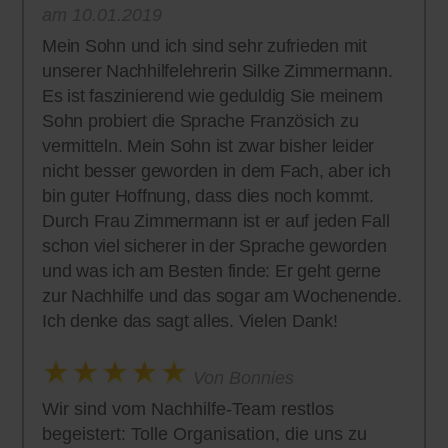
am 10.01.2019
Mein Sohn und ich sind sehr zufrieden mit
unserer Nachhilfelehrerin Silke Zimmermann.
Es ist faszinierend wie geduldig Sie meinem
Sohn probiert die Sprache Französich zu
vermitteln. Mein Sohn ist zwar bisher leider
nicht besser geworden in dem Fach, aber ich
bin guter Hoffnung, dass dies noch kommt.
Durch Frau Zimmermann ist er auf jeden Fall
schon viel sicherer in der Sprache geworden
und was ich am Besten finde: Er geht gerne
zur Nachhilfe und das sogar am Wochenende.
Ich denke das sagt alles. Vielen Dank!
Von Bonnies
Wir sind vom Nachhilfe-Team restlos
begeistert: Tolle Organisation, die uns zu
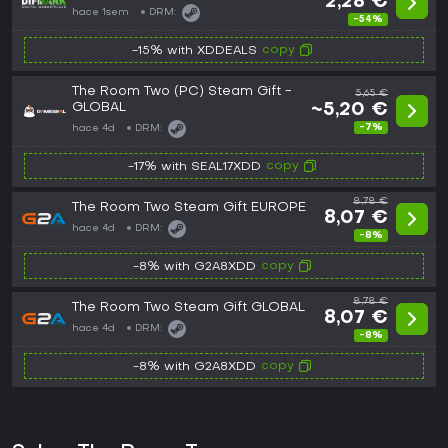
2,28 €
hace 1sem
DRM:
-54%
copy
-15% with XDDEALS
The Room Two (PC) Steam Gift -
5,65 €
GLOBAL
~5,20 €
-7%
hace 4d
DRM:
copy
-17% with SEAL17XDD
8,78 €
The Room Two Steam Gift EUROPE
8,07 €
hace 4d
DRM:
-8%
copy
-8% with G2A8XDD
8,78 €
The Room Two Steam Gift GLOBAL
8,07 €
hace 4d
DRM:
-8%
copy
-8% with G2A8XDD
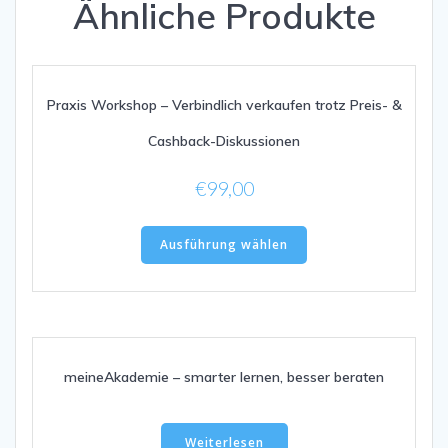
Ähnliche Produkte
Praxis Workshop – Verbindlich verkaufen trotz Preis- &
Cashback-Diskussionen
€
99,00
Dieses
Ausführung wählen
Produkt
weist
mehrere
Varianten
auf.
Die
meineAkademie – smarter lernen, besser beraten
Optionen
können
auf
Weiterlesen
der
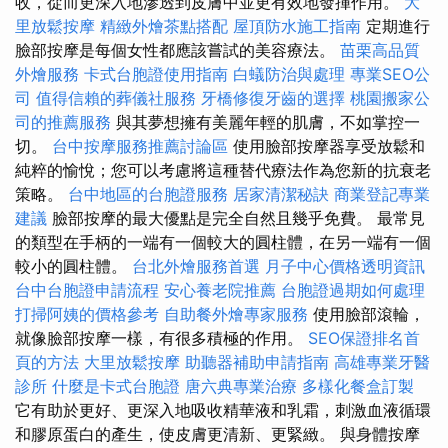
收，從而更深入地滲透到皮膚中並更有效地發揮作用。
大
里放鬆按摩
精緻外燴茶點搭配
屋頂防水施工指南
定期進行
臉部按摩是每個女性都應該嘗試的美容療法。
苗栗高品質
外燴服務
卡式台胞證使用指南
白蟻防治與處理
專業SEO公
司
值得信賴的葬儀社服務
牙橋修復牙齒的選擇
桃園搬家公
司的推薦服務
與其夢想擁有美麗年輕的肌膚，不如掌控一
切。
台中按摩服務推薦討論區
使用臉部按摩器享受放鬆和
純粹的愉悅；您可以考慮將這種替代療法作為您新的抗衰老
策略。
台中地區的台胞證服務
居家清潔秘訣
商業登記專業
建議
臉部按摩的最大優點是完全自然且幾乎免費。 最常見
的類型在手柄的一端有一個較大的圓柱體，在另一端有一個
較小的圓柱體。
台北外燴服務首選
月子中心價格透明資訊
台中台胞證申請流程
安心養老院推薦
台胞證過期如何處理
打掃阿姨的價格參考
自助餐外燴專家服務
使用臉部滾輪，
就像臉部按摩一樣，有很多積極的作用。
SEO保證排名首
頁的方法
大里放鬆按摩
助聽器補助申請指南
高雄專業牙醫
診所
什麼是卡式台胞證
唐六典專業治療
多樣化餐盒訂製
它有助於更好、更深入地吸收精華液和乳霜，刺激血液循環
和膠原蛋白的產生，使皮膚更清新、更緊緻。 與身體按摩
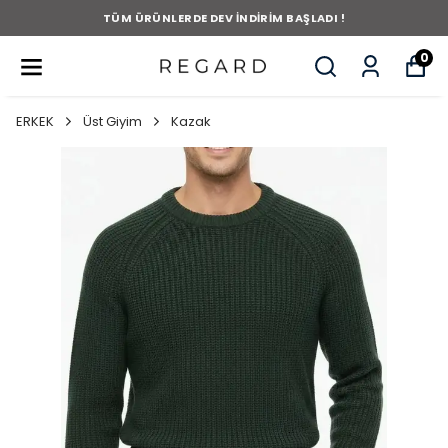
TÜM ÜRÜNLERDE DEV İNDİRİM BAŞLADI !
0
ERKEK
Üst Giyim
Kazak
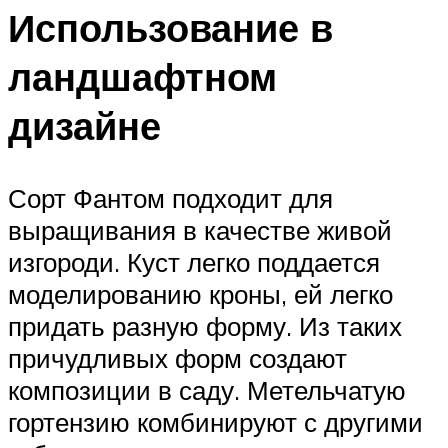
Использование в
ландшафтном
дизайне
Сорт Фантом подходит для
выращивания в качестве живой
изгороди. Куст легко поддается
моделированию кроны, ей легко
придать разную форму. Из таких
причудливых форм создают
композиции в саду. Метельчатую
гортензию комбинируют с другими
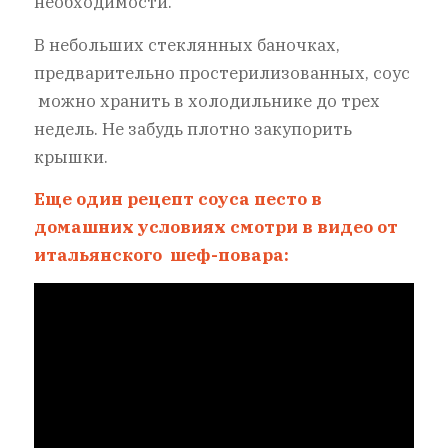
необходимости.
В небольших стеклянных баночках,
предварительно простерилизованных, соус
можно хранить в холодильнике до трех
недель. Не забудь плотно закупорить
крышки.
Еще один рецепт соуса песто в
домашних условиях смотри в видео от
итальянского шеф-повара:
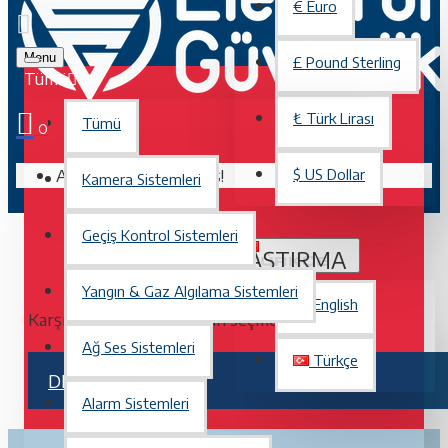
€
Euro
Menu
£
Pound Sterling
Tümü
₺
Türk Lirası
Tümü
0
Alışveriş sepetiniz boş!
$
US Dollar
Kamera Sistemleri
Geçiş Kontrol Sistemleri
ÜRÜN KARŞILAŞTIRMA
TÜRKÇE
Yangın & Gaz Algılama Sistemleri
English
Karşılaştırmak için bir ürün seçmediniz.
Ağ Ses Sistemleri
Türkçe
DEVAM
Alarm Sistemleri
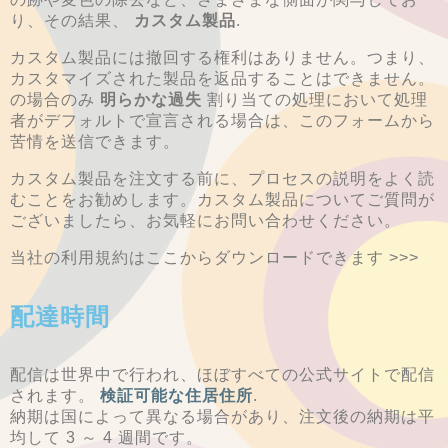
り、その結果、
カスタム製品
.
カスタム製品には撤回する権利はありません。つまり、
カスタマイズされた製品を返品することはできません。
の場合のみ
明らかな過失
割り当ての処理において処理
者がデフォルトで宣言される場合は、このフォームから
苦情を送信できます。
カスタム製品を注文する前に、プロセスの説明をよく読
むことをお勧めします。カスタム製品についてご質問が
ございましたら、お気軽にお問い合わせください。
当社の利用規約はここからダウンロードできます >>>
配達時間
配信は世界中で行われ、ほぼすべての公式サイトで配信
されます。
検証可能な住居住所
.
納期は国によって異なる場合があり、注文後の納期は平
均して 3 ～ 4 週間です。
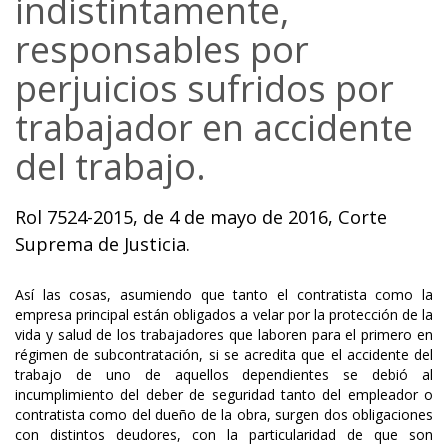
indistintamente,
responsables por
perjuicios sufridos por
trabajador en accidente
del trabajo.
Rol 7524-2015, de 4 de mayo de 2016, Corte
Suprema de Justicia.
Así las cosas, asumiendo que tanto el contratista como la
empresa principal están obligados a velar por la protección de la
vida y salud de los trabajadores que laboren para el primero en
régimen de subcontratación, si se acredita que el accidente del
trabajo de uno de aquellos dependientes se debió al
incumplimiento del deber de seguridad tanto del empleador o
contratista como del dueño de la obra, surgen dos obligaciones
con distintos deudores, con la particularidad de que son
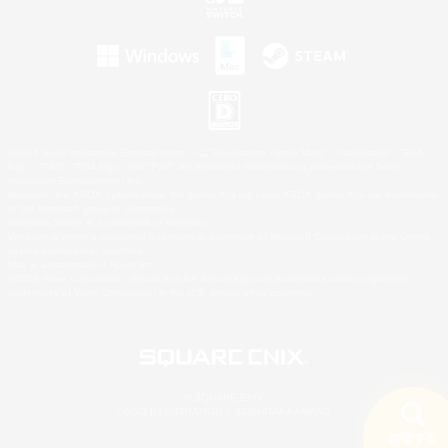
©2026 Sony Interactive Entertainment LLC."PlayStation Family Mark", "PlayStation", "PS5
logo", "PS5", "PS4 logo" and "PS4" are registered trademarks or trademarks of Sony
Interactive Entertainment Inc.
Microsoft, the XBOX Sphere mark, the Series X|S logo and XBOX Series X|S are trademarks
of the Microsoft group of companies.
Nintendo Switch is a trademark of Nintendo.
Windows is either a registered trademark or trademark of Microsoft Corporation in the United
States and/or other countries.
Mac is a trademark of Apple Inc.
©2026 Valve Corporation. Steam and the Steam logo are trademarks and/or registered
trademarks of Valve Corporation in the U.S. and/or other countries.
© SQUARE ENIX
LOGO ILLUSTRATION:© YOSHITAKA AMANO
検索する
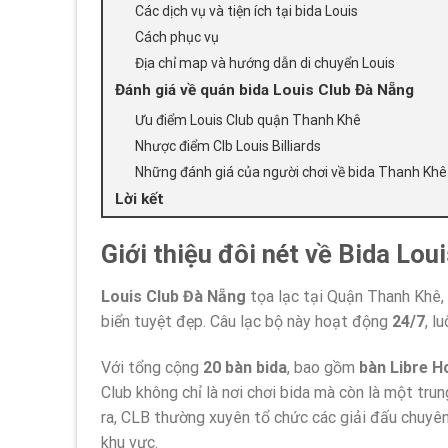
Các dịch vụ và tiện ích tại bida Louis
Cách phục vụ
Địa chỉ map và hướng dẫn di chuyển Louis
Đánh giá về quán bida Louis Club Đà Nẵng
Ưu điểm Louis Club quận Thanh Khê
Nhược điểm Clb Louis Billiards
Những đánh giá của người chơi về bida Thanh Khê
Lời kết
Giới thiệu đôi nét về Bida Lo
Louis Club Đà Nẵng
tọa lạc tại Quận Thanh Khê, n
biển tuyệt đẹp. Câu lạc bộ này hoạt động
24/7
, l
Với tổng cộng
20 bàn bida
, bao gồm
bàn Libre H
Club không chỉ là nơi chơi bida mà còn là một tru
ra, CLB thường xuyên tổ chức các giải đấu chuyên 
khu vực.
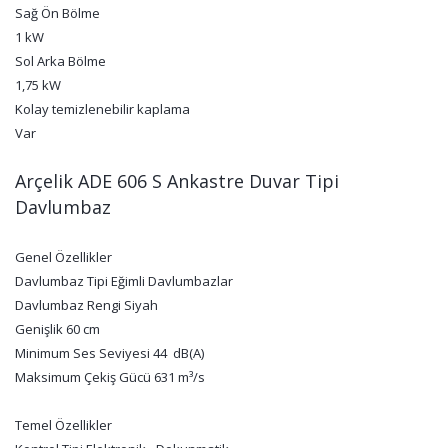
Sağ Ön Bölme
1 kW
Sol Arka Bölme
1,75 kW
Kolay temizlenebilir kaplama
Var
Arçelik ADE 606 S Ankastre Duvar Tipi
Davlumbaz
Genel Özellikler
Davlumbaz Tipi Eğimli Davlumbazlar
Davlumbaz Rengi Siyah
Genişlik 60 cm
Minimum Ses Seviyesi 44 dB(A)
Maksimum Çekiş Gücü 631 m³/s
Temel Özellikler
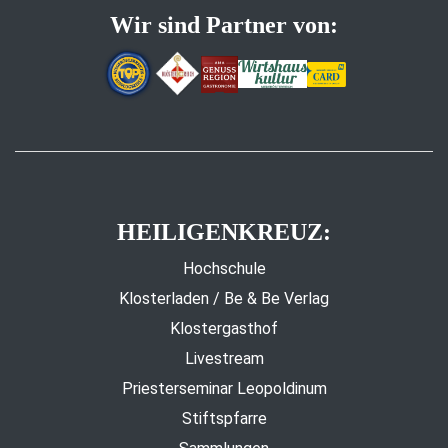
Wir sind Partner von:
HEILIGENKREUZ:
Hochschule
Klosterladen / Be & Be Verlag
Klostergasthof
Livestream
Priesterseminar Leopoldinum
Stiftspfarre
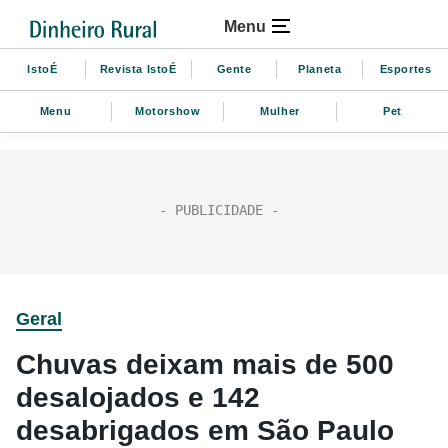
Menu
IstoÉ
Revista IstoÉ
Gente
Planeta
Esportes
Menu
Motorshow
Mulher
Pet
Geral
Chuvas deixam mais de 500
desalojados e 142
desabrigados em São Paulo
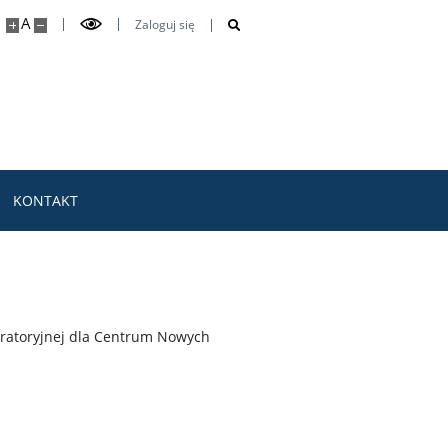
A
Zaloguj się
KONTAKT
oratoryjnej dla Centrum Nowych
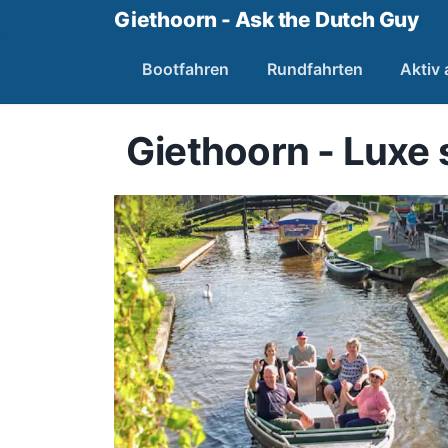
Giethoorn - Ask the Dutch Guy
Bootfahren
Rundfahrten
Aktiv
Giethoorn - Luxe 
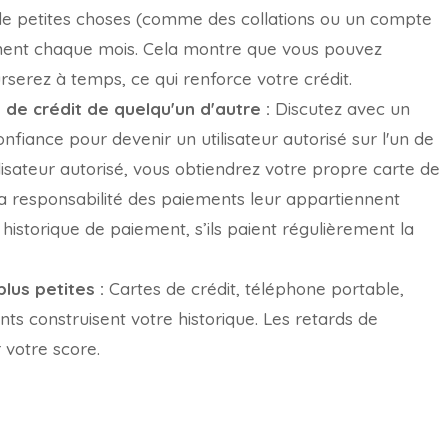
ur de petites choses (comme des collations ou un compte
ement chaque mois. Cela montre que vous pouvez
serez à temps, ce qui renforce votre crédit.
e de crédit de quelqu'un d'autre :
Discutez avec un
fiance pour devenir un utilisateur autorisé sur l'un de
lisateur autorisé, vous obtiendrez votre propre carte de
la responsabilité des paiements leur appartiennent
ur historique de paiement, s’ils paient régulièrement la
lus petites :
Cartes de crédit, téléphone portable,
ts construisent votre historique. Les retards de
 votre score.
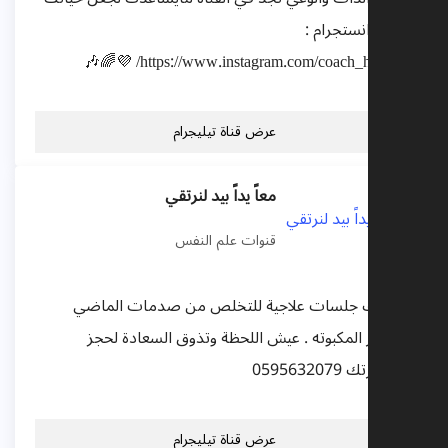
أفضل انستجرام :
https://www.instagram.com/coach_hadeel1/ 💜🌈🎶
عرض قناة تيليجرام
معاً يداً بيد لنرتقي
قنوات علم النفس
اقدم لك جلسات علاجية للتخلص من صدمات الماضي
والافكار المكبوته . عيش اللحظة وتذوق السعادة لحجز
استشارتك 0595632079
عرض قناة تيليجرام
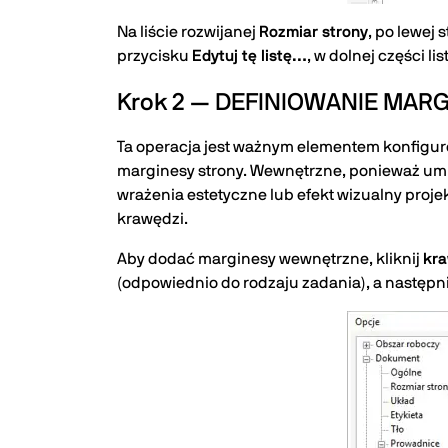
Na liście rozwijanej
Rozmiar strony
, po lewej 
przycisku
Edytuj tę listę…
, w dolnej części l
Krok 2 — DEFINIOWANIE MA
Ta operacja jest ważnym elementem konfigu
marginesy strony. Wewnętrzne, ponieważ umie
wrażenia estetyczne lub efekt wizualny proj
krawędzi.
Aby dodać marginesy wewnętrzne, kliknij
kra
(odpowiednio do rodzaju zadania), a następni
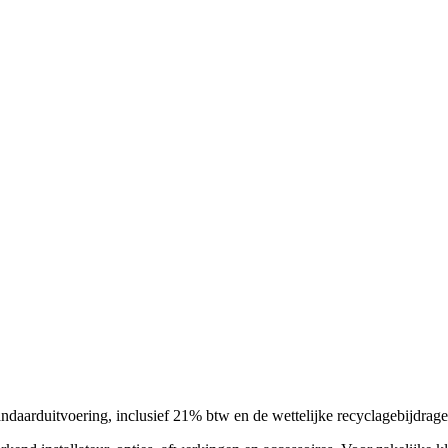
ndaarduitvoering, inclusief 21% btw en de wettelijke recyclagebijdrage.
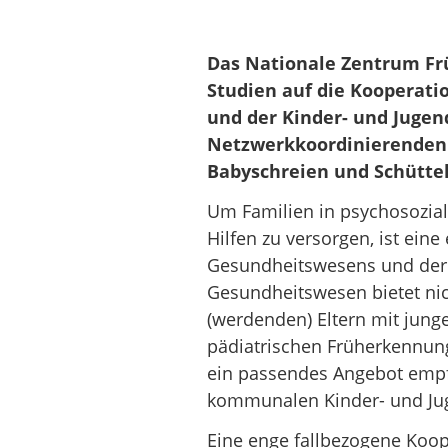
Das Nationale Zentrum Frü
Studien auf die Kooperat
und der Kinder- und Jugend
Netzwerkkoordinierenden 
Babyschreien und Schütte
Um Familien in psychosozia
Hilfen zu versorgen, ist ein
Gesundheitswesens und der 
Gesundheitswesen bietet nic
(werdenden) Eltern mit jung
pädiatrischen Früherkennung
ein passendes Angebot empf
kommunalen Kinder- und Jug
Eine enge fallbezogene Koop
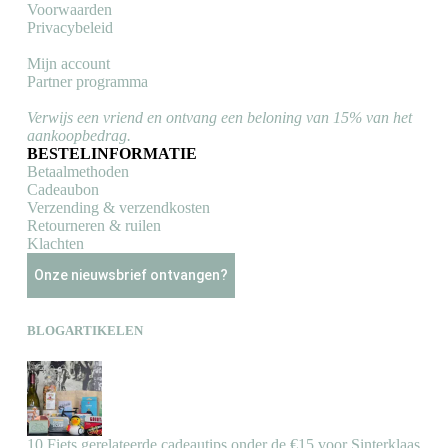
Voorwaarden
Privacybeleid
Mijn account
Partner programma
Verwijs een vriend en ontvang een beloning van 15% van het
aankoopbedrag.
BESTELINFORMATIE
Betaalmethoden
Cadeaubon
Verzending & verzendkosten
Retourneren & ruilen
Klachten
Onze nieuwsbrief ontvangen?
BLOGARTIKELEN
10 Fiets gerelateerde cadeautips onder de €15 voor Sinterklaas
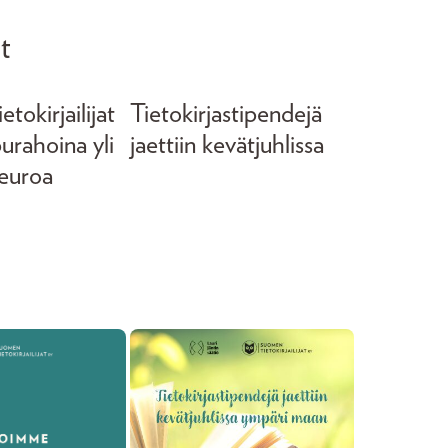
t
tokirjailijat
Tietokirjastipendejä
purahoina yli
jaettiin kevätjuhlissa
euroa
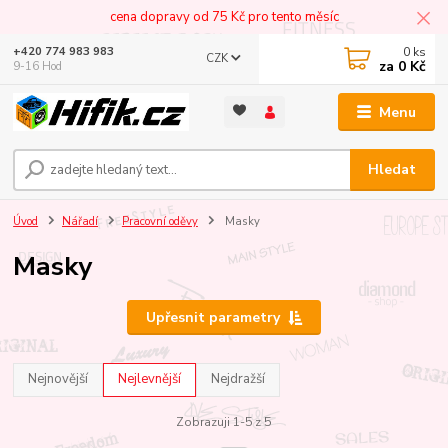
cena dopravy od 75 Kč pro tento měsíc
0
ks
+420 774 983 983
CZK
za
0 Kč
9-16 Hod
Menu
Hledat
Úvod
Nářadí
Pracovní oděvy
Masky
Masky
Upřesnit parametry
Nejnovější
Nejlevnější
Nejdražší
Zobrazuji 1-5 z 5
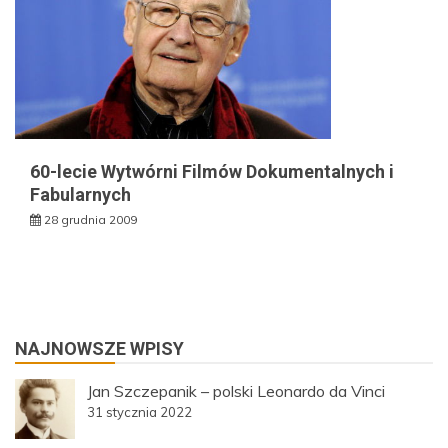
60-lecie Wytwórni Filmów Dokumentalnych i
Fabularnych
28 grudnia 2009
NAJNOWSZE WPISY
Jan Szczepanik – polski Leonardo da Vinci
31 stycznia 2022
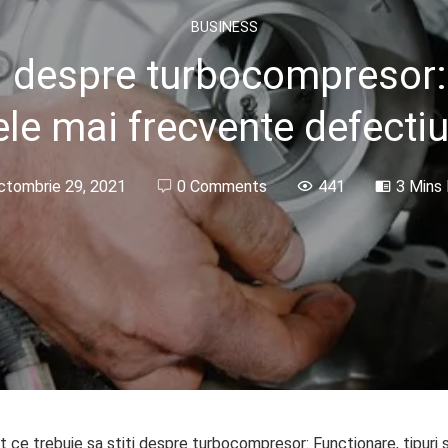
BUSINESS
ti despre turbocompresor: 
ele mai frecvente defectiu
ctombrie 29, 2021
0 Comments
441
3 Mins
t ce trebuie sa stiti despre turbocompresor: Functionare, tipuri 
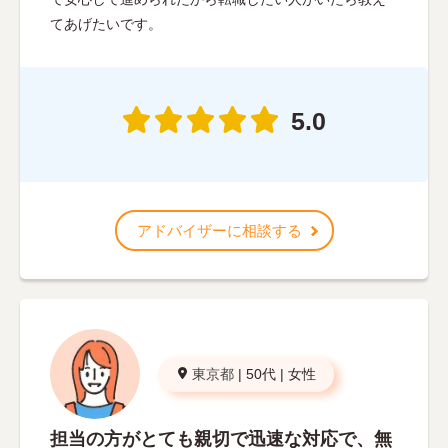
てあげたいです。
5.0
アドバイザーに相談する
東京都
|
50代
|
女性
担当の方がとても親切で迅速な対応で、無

────

**WORK INSTRUCTION**
Rewrite the lines from the start of the items through the line containing "begeistert: Tolle Organisation, die uns zu", both included, swapping "Wochenende" for "Feiertag" and leaving everything else unchanged. Leave the pictures out of your answer.

**RESPONSE TO THIS EXERCISE**
am 10.01.2019
Mein Sohn und ich sind sehr zufrieden mit
unserer Nachhilfelehrerin Silke Zimmermann.
Es ist faszinierend wie geduldig Sie meinem
Sohn probiert die Sprache Französich zu
vermitteln. Mein Sohn ist zwar bisher leider
nicht besser geworden in dem Fach, aber ich
bin guter Hoffnung, dass dies noch kommt.
Durch Frau Zimmermann ist er auf jeden Fall
schon viel sicherer in der Sprache geworden
und was ich am Besten finde: Er geht gerne
zur Nachhilfe und das sogar am Feiertag.
Ich denke das sagt alles. Vielen Dank!
Von Bonnies
Wir sind vom Nachhilfe-Team restlos
begeistert: Tolle Organisation, die uns zu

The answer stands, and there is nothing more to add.